Trials in Western Australia’s Great Southern Region have confirmed all active ingredients used in snail baits have equal efficacy in killing small pointed conical snails.
The 2016 ‘caged bait trials’ were conducted by the Stirlings to Coast Farmers (SCF) grower group in collaboration with the Western Australian Department of Agriculture and Food (DAFWA), as part of a project initiated by the Grains Research and Development Corporation (GRDC) Albany port zone Regional Cropping Solutions Network (RCSN).
“The amount of active ingredient per bait in the trials did not influence snail mortality,” SCF research officer Kathi McDonald said.
“However, the more bait points there were, the more snails were killed by the baits.
“There was no difference in the efficacy of rainfast baits compared with non-rainfast baits, but the trials suggested non-rainfast baits lost their integrity after 14 days.”
Dr McDonald said iron-based and metaldehyde-based baits caused similar snail mortalities in the trials.
“However, there is more product choice in the metaldehyde range which includes products starting at about $4 per hectare,” she said.
In 2017, SCF is conducting field trials which will further test the efficacy of best-bet baiting options in ‘real life’ paddock situations.
“Results so far suggest the field trials should use the highest registered rate of a bait that gives the most bait points per square metre – ideally at 48 bait points per square metre,” Dr McDonald said.
In addition to the snail research led by SCF, DAFWA researcher Svetlana Micic is leading another GRDC investment in WA as part of a national project led by the South Australian Research and Development Institute (SARDI).

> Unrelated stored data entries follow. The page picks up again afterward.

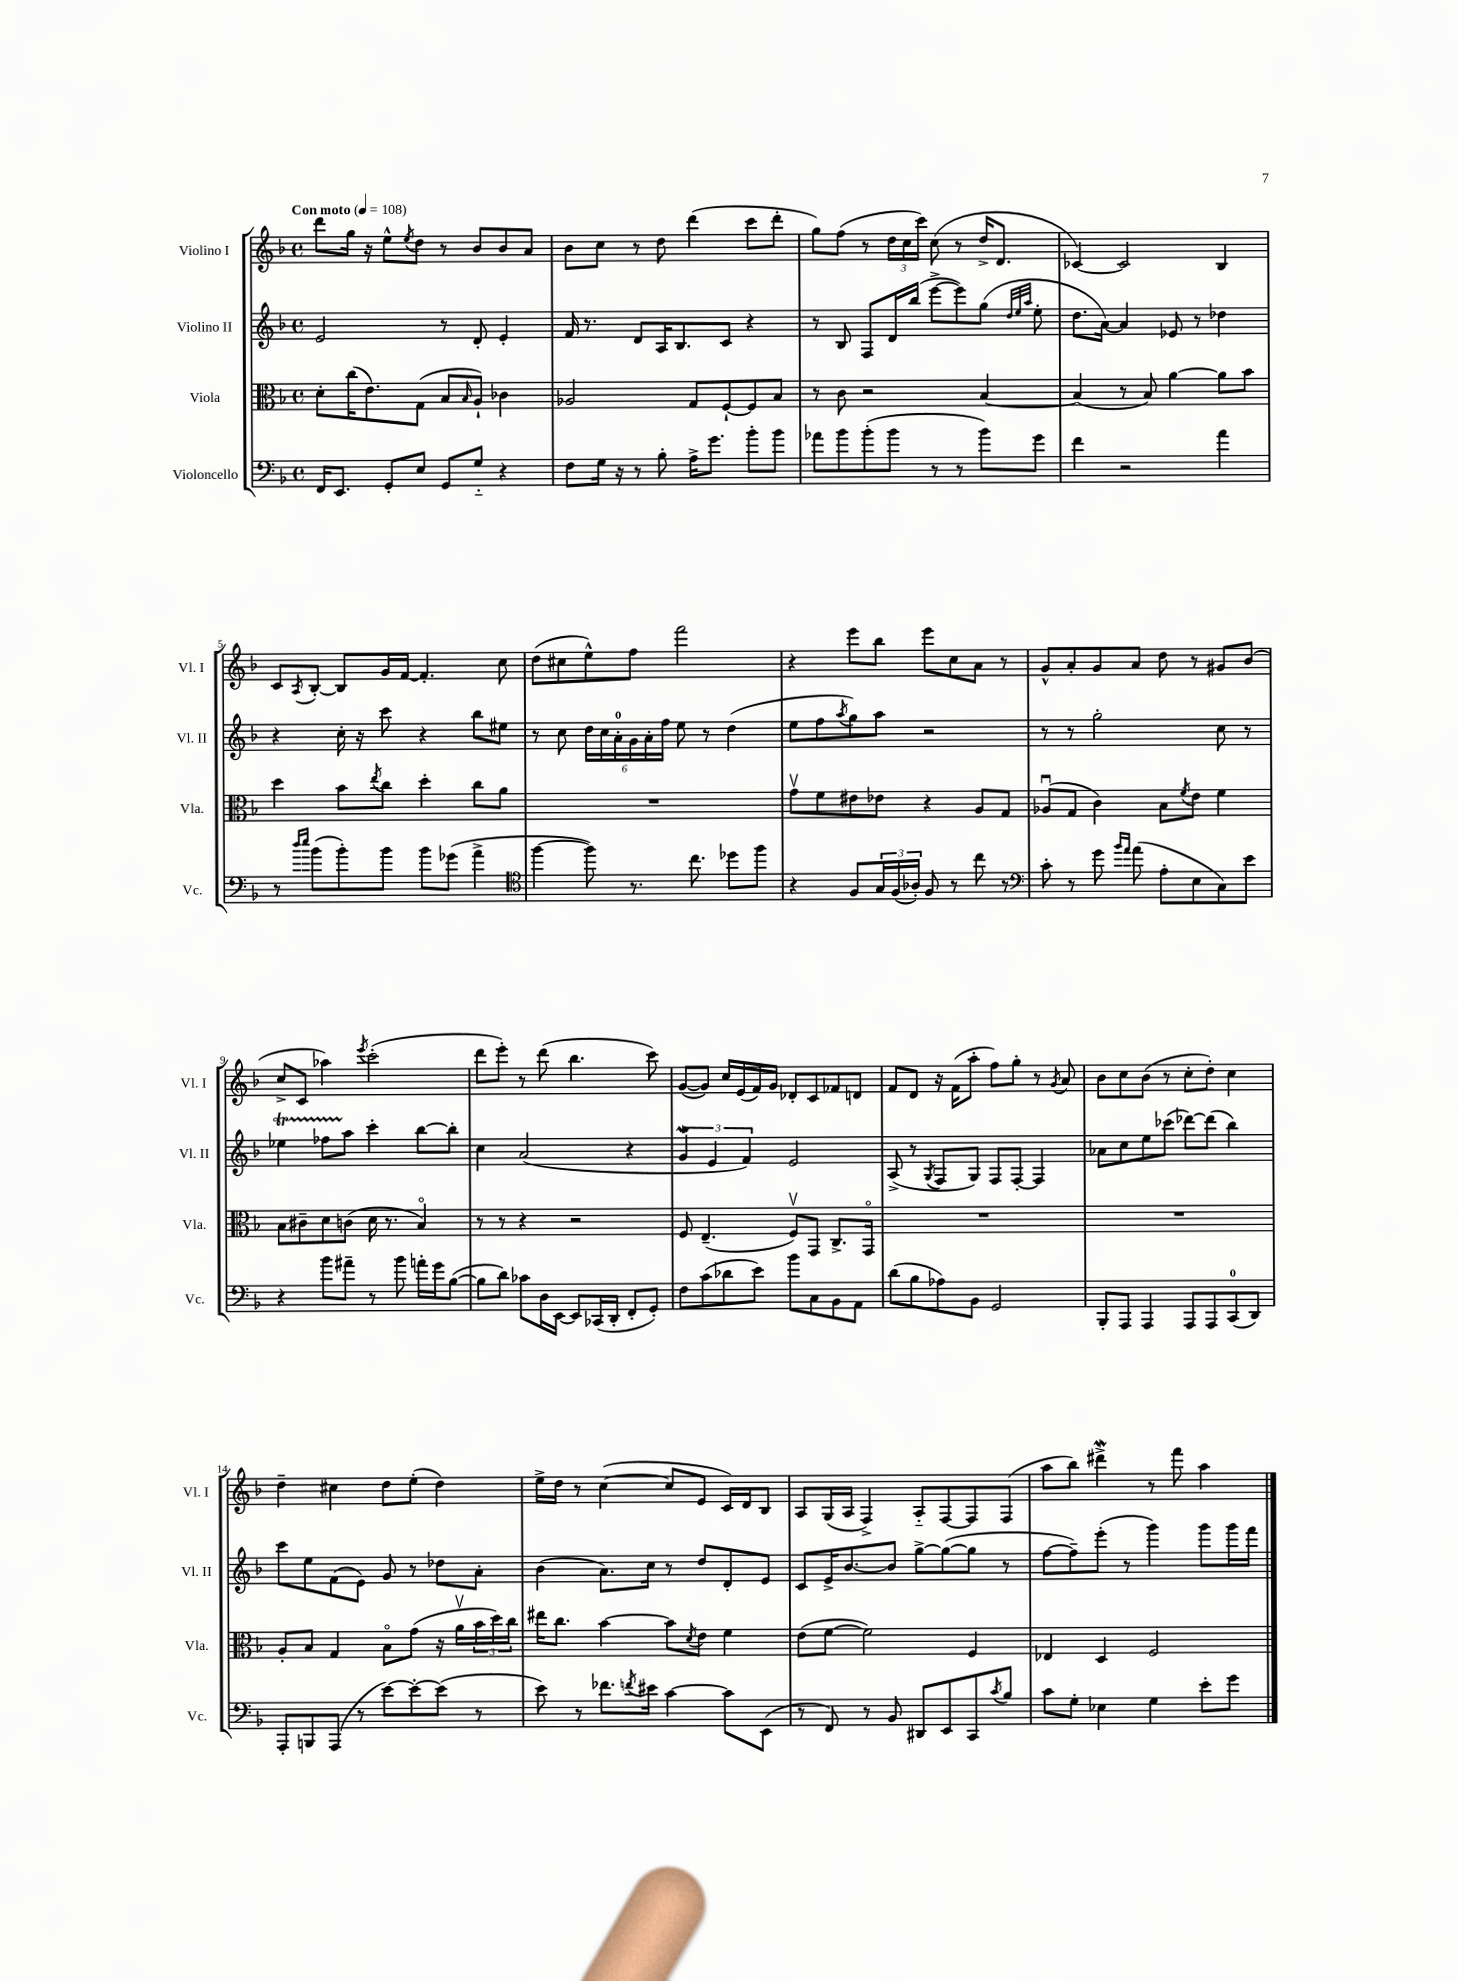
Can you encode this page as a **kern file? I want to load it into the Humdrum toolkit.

**kern	**kern	**kern	**kern
*part4	*part3	*part2	*part1
*staff4	*staff3	*staff2	*staff1
*I"Violoncello	*I"Viola	*I"Violino II	*I"Violino I
*I'Vc.	*I'Vla.	*I'Vl. II	*I'Vl. I
*clefF4	*clefC3	*clefG2	*clefG2
*k[b-]	*k[b-]	*k[b-]	*k[b-]
*M4/4	*M4/4	*M4/4	*M4/4
*met(c)	*met(c)	*met(c)	*met(c)
*MM108	*MM108	*MM108	*MM108
=1	=1	=1	=1
!	!	!	!LO:TX:a:B:t=Con moto
16FF/KL	8d'\L	2e/	8ddd\L
8.EE/J	.	.	.
.	(16cc\K	.	16gg\Jk
.	8.e\)	.	16r
8GG'/L	.	.	8ee^^\L
.	.	.	8qee/
8E/J	(8G\J	.	8dd\J
8GG/L	8B-/L	8r	8r
.	16qqB-/	.	.
8G/J	8A`/J)	8d'/	8b-/L
4r	4c-X\	4e'/	8b-/
.	.	.	8a/J
=2	=2	=2	=2
8F\L	2A-X/	16f/	8b-\L
.	.	8.r	.
16G\Jk	.	.	8cc\J
16r	.	.	.
8r	.	8d/L	8r
8B-'\	.	16A/K	8dd\
.	.	8.B-/	.
16A^\KL	8G/L	.	(4ddd\
8.g\J	.	.	.
.	[8F`/	8c/J	.
8b-'\L	8F/]	4r	8ccc\L
8b-\J	8B-/J	.	8ddd'\J
=3	=3	=3	=3
8a-X\L	8r	8r	8gg\L)
8b-\	8c\	8B-/	(8ff\J
(8b-'\	2r	8F/L	8r
8b-\J	.	16d/L	24dd\LL
.	.	.	24cc\
.	.	(16bb-/JJ	.
.	.	.	24ccc\JJ)
8r	.	[8eee^\L	(8cc\
8r	.	8eee\])	8r
8b-\L)	[4B-/	(8gg\J	16dd^/KL
.	.	.	8.d/J
.	.	32qqdd/LLL	.
.	.	32qqee/	.
.	.	32qqaa/JJJ	.
8g\J	.	8ee'\	.
=4	=4	=4	=4
4f\	(4B-/]	8.dd\L	[4c-X/)
.	.	[16a\Jk)	.
2r	8r	4a/]	2c-/]
.	8B-/)	.	.
.	[4a\	8e-X/	.
.	.	8r	.
4a\	8a\L]	4dd-X\	4B-/
.	8b-\J	.	.
!!LO:LB:g=z
=5	=5	=5	=5
8r	4dd\	4r	8c/L
16qqdd/LL	.	.	.
16qqee/JJ	.	.	8qA/
(8b-\L	.	.	[8B-'/J
8b-'\)	8b-\L	16cc'\	8B-/L]
.	.	16r	.
.	8qee/	.	.
8b-\J	8cc\J	8ccc\	16g/L
.	.	.	[16f/JJ
8b-\L	4dd'\	4r	4.f'/]
(8g-X\J	.	.	.
4a^\	8cc\L	8bb-\L	.
.	8a\J	8ee#X\J	8cc\
=6	=6	=6	=6
*clefC4	*	*	*
[4ff\	1r	8r	(8dd\L
.	.	8cc\	8cc#X\
8ff\])	.	24dd\LL	8ee^^\)
.	.	24cc\	.
.	.	24a'\	.
8.r	.	24g\	8ff\J
.	.	24a'\	.
.	.	24ff\JJ	.
.	.	8ee\	2fff\
8.cc\	.	.	.
.	.	8r	.
8dd-X\L	.	(4dd\	.
8ff\J	.	.	.
=7	=7	=7	=7
4r	8gv\L	8ee\L	4r
.	8f\	8ff\	.
.	.	8qaa/	.
8F/L	8e#X\	8gg\)	8eee\L
24G/L	8e-X\J	8aa\J	8bb-\J
(24F/	.	.	.
24A-X'/JJ)	.	.	.
8F/	4r	2r	8eee\L
8r	.	.	8cc\
8cc\	8A/L	.	8a\J
8r	8G/J	.	8r
=8	=8	=8	=8
*clefF4	*	*	*
8c'\	(8A-Xu/L	8r	8g^^/L
8r	8G/J	8r	8a'/
8g\	4c\)	2gg'\	8g/
16qqb-/LL	.	.	.
16qqa/JJ	.	.	.
(8a\	.	.	8a/J
8A'\L	8B-\L	.	8dd\
.	8qf/	.	.
8E\	8e\J	.	8r
8C\)	4f\	8cc\	8g#X/L
8e\J	.	8r	(8b-/J
!!LO:LB:g=z
=9	=9	=9	=9
4r	8B-\L	4ee-XT\	8cc^/L
.	8c#X~\	.	8c/J
8b-\L	8d\	8ff-XTTT\L	4aa-X\)
8a#X~\J	(8cn\J	8aa\J	.
.	.	.	8qeee/
8r	16d\	4ccc'\	(2ccc'\
.	8.r	.	.
8b-\	.	.	.
16an'\LL	4B-/)	[8bb-\L	.
16g\J	.	.	.
([8B-\J	.	8bb-'\J]	.
=10	=10	=10	=10
8B-\L]	8r	4cc\	8ddd\L
8d\J)	8r	.	8eee'\J)
8c-X\L	4r	(2a/	8r
16D\L	.	.	(8ddd\
[16EE\JJ	.	.	.
8EE/L]	2r	.	4.bb-\
(16CC-X/L	.	.	.
16DD'/JJ	.	.	.
8FF'/L	.	4r	.
8GG'/J)	.	.	8ccc\)
=11	=11	=11	=11
8F\L	8F/	6gW/	([8g/L
(8c\	(4.E~/	.	8g/J])
.	.	6e/	.
8d-X\	.	.	16cc/LL
.	.	.	(16e/
.	.	6f/)	.
8e\J)	.	.	16f/)
.	.	.	16g/JJ
8b-\L	8Fv/L)	2e/	8d-X'/L
8C\	8GG/J	.	8c/
8BB-\	8.C^/L	.	8f-X/
8AA\J	.	.	8dn/J
.	16GG/Jk	.	.
=12	=12	=12	=12
(8d\L	1r	(8A^/	8f/L
8B-\	.	8r	8d/J
.	.	8qG/	.
8A-X\)	.	8F/L	16r
.	.	.	(16f\KL
8BB-\J	.	8G/J)	8aa'\J
2GG/	.	8F/L	8ff\L)
.	.	[8F'/J	8gg'\J
.	.	4F/]	8r
.	.	.	8qg/
.	.	.	8a/
=13	=13	=13	=13
8BBB-'/L	1r	8a-X\L	8b-\L
8AAA/J	.	8cc\	8cc\
4AAA/	.	8ee\	(8b-\J
.	.	(8ccc-X\J	8r
8AAA/L	.	[8ddd-X\L)	8cc'\L
8AAA/	.	(8ddd-\J]	8dd'\J)
(8CC/	.	4bb-\)	4cc\
8DD/J)	.	.	.
!!LO:LB:g=z
=14	=14	=14	=14
8AAA'/L	8A'/L	8ccc\L	4dd~\
8BBBn/	8B-/J	8ee\	.
(8AAA/J	4G/	(8f\	4cc#X\
8r	.	8e\J)	.
[8e\L)	8B-\L	8g/	8dd\L
8e'\_	(8g\J	8r	(8ee'\J
(8e\J]	16r	8dd-X\L	4dd\)
.	16av\LL	.	.
8r	24b-\	8a'\J	.
.	24dd\)	.	.
.	24cc\JJ	.	.
=15	=15	=15	=15
8e\)	16ee#X\KL	(4b-\	16ee^\LL
.	8.cc\J	.	16dd\JJ
8r	.	.	8r
8.f-X\L	[4b-\	8.a\L)	([4cc\
8qfn/	.	.	.
16e#X\Jk	.	16cc\Jk	.
[4c\	8b-\L]	8r	8cc/L]
.	8qd/	.	.
.	8e\J	8dd/L	8e/J
8c\L]	4f\	8d'/	16c/LL)
.	.	.	16d/J
(8EE\J	.	8e/J	8B-/J
=16	=16	=16	=16
8r	(8e\L	8c/L	8A/L
8FF/)	[8f\J	16e^/K	(16G/L
.	.	[8.b-/	16A/JJ
8r	2f\])	.	4F^/)
8BB-/	.	8b-/J]	.
8DD#X/L	.	[8gg^\L	8A/L
8EE/	.	(8gg\_	[8F/
8CC/	4F/	8gg\J]	8F/]
8qc/	.	.	.
8B-/J	.	8r	(8F/J
=17	=17	=17	=17
8c\L	4E-X/	[8ff\L	8aa\L
8G'\J	.	8ff~\])	8bb-\J)
4E-X\	4D/	(8eee'\J	4ddd#XW^\
.	.	8r	.
4G\	2F/	4ggg\)	8r
.	.	.	8fff\
8e'\L	.	8ggg\L	4aa\
8g\J	.	16ggg\L	.
.	.	16fff\JJ	.
==	==	==	==
*-	*-	*-	*-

This project aims to increase knowledge of damaging snail and slug species and provide grain growers with information to allow them to effectively and economically manage these pests through the use of cameras to monitor slug and snail movement.
Its end aim is to model when slugs and snails are active so baits can be targeted to control these mollusc pests.
The snail research coincides with a grower survey that has confirmed small pointed conical snails are an increasing problem in the Albany and Esperance port zones, particularly in canola and barley crops.
The survey was conducted by SCF as part of a project initiated by the GRDC Albany port zone RCSN group.
It was designed to help define the extent of the snail issue and identify current practices used in baiting control of snails and, to a lesser extent, slugs.
Dr McDonald said almost half the 120 growers who completed the survey indicated small pointed conical snails were present on their farms.
“Almost 60 per cent of growers with snails on their properties reported the pests were at levels requiring baiting,” she said.
“Most growers surveyed are just becoming aware of their snail problem, although some have recognised it as an issue for more than five years.
“Most growers with a snail issue apply baits at least once a year, usually after seeding with a spreader.
“However, there is a high level of uncertainty among growers as to the efficacy of baiting programs on small conical snail control.
“Baits were largely considered an effective control for slugs.”